我到洪州之后,还听到了一个故事。说是朝廷本来因为陈光蕊政绩出众,要调任陈光蕊回京。但是在圣旨到达之后,百姓不知道怎么的了解到了这个消息。
整个洪州百姓齐聚刺史府门口,跪求刺史大人留任洪州。最后陈光蕊大人请旨,上书朝廷洪州百姓之言。才得以让陈光蕊继续担任洪州刺史一职。
小僧不知小僧生父到底是一个什么样的官,但是这个冒牌之人......是一个好官。”
李知言伸出手来想说什么,但是又慢慢的放了下来。等了一下正要再次开口,旁边的月灵先一步说道。
“好官又如何,做错事了就应该受到惩罚。这是师祖说的。
你做了一件坏事,又做了一件好事。难道那件坏事就不应该受到惩罚吗?难道就因为他是一个好官,他就没有杀过你的父亲吗?”
“小僧......小僧只是......只是随便说说。
其实小僧觉得一切都是小僧臆想,还因为一件事情。
在洪州除了听闻刺史政绩这些事情之外。小僧,还见到了小僧的母亲。刺史府里面的陈夫人。”
“结果如何?!”
“陈夫人.......不像是被水贼胁迫的样子。”玄奘轻轻的闭上眼睛,继续说道。“甚至小僧偷偷将这份血书放在陈夫人的面前,陈夫人的眼神也没有变化过。就好像,根本没有过血书这个东西一样。”
“这......这不可能?!这绝对不可能!”
李知言也被玄奘所说的东西吓到了。
“难道玄奘你见到的冯夫人,不是你的生母?”
“不,应该就是小僧生母。
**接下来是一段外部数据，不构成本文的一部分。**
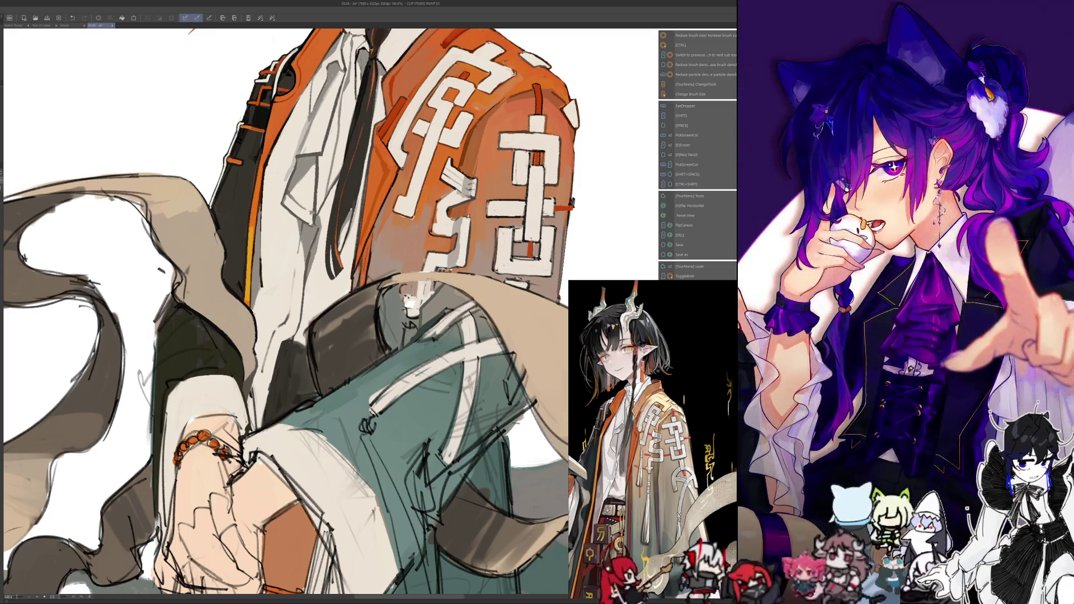
Check the drawing mirrored, then sample colours from the jacket sleeve to repaint it
key("h")
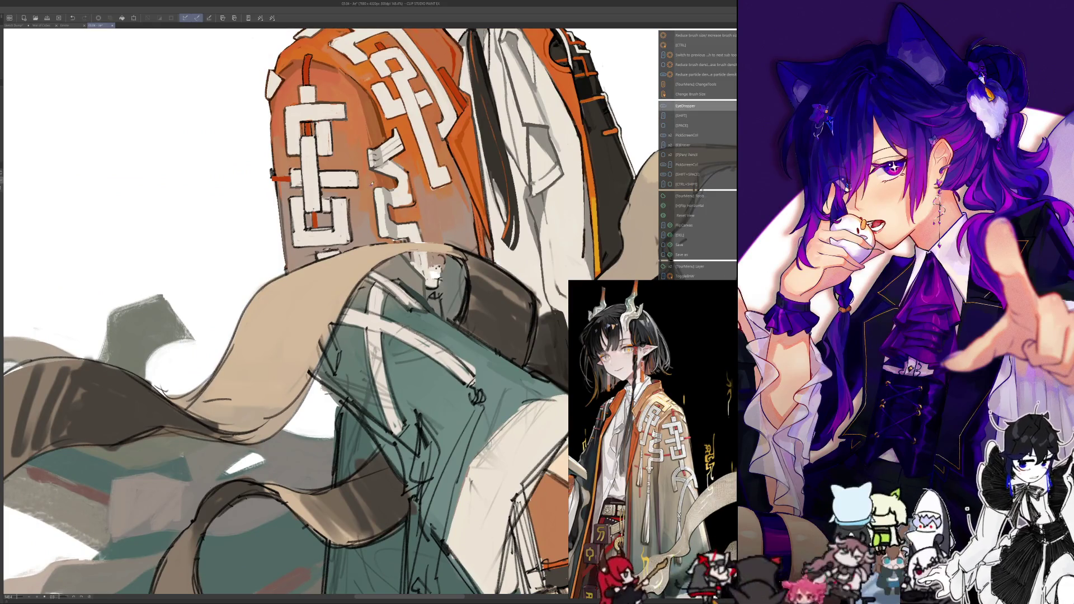
key("h")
小僧悄悄询问过陈府里面的下人。陈夫人确实是随着陈光蕊一起来到洪州上任的。
而且他们当时来的时候,陈夫人也确实怀有身孕。而且还在洪州生下孩子。但是在陈夫人生下孩子没多久,孩子就离奇失踪了。
陈光蕊大人还为此找了十几年。
那个孩子的出生岁数,失踪时间。都与师父捡到小僧的时间相吻合。
但是陈夫人.......就是什么都不知道。就连小僧在陈夫人面前提起她的孩儿。陈夫人的眼神也都没有发生过任何变化。”
“所以你觉得,你刚才所说的所有一切,都只不过是臆想而已?”白芷轻声问道。
“是的。之所以从洪州回到长安,也是因为这个原因。在洪州的调查之后,小僧其实已经放弃了寻找真相。”
“那你怎么还来找我伸冤?”
“阿弥陀佛,因为小僧......小僧.......放不下。”
悲哉六识,沉沦八苦。生、老、病、死、爱别离、怨憎会、求不得......放不下。